Homework 4: LLM evaluation#
The third homework zooms in on evaluating LLMs, specifically, on the following skills: using log probabilities of string under a trained LM to evaluate it, coming up with items to test particular aspets of LLMs, and comparing LLM measures to measures of human performance.
Logistics#
submission deadline: July 13th th 23:59 German time via Moodle
please upload a SINGLE .IPYNB FILE named Surname_FirstName_HW4.ipynb containing your solutions of the homework. Make sure that your plots for the last exercise are either rendered in the notebook or submitted together with it in a zip file.
please solve and submit the homework individually!
if you use Colab, to speed up the execution of the code on Colab, you can use the available GPU (if Colab resources allow). For that, before executing your code, navigate to Runtime > Change runtime type > GPU > Save.
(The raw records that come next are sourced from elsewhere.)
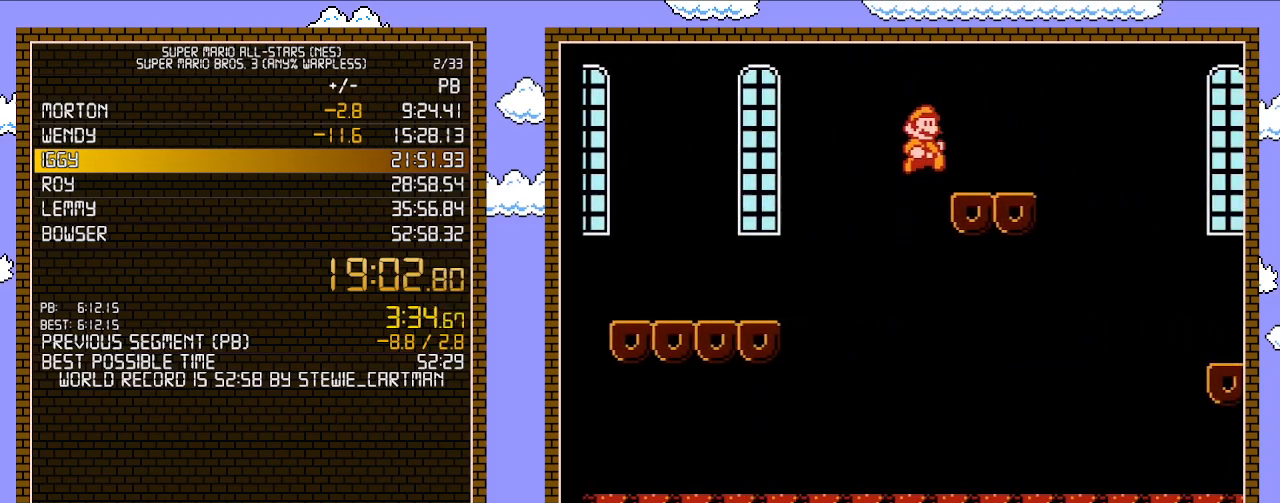
{"buttons": ["B", "DPAD_RIGHT"], "events": []}
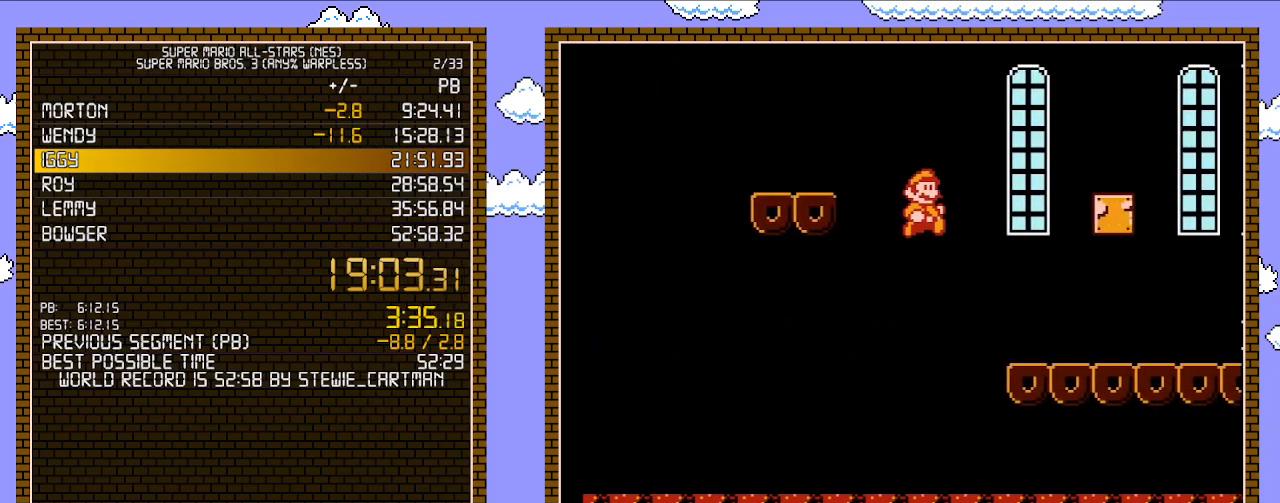
{"buttons": ["B", "DPAD_RIGHT"], "events": []}
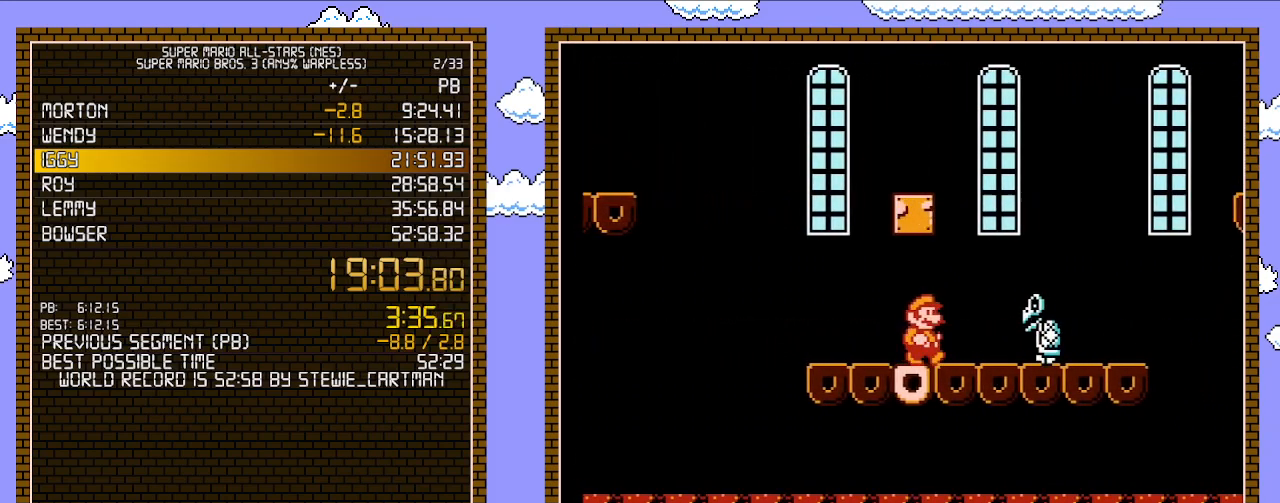
{"buttons": ["A", "B", "DPAD_RIGHT"], "events": [[183, "A", "down"]]}
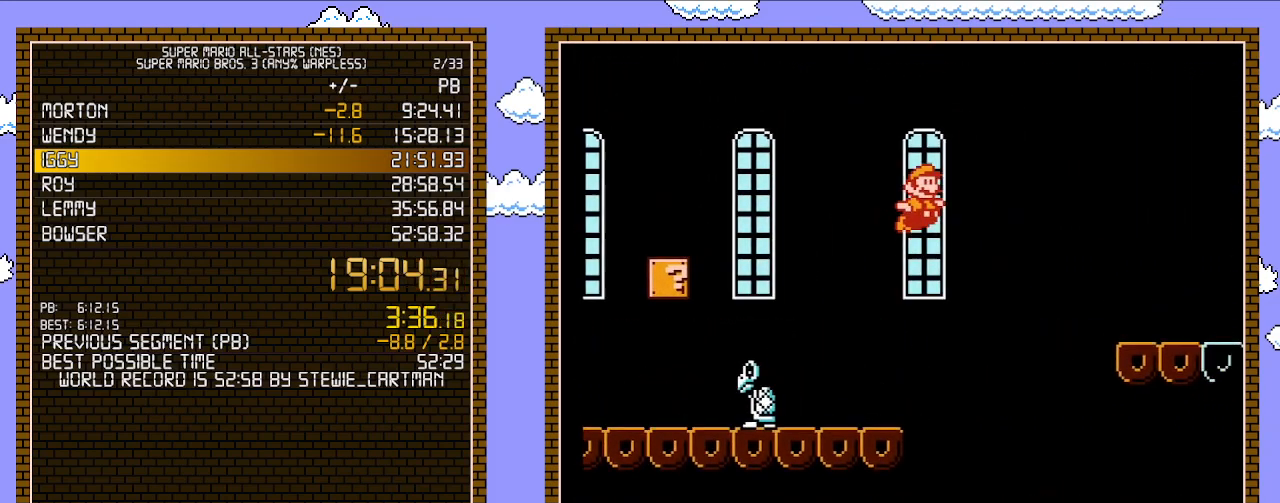
{"buttons": ["B", "DPAD_RIGHT"], "events": [[117, "A", "up"]]}
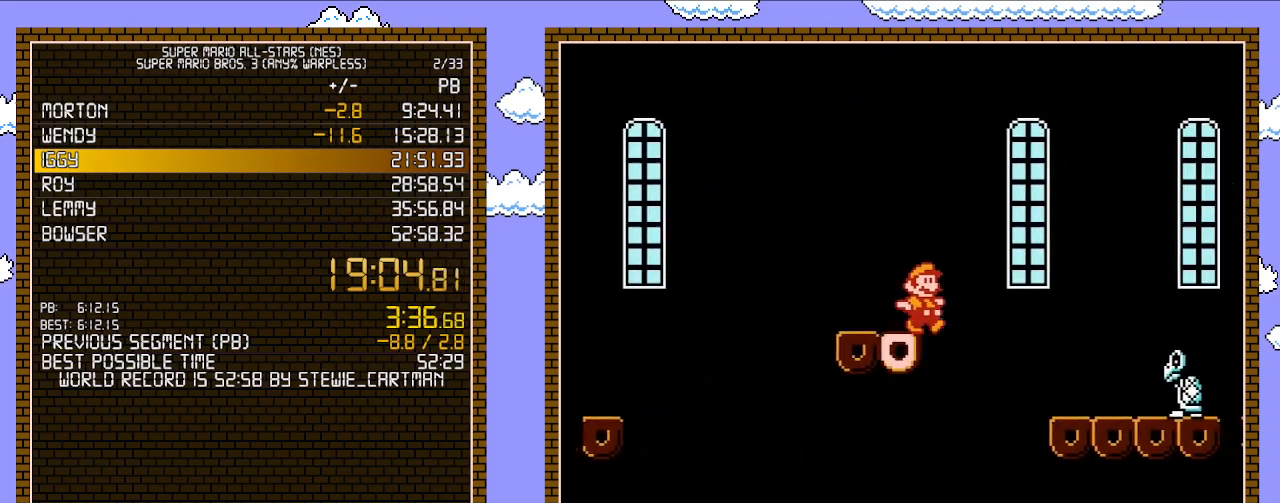
{"buttons": ["A", "B", "DPAD_RIGHT"], "events": [[150, "A", "down"]]}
Exercise 1: Understanding grammatical capabilities of LLMs (10 points)#
In this task, we look at BLiMP, the benchmark of linguistic minimal pairs. This is a well-known benchmark for evaluating linguistic capabilities of language models. It consists of 67 individual datasets, each containing 1,000 minimal pairs – that is, pairs of minimally different sentences that contrast in grammatical acceptability and isolate specific phenomenon in syntax, morphology, or semantics. The authors suggest to use the benchmark to evaluate LMs by observing whether they assign a higher probability to the acceptable sentence in each minimal pair.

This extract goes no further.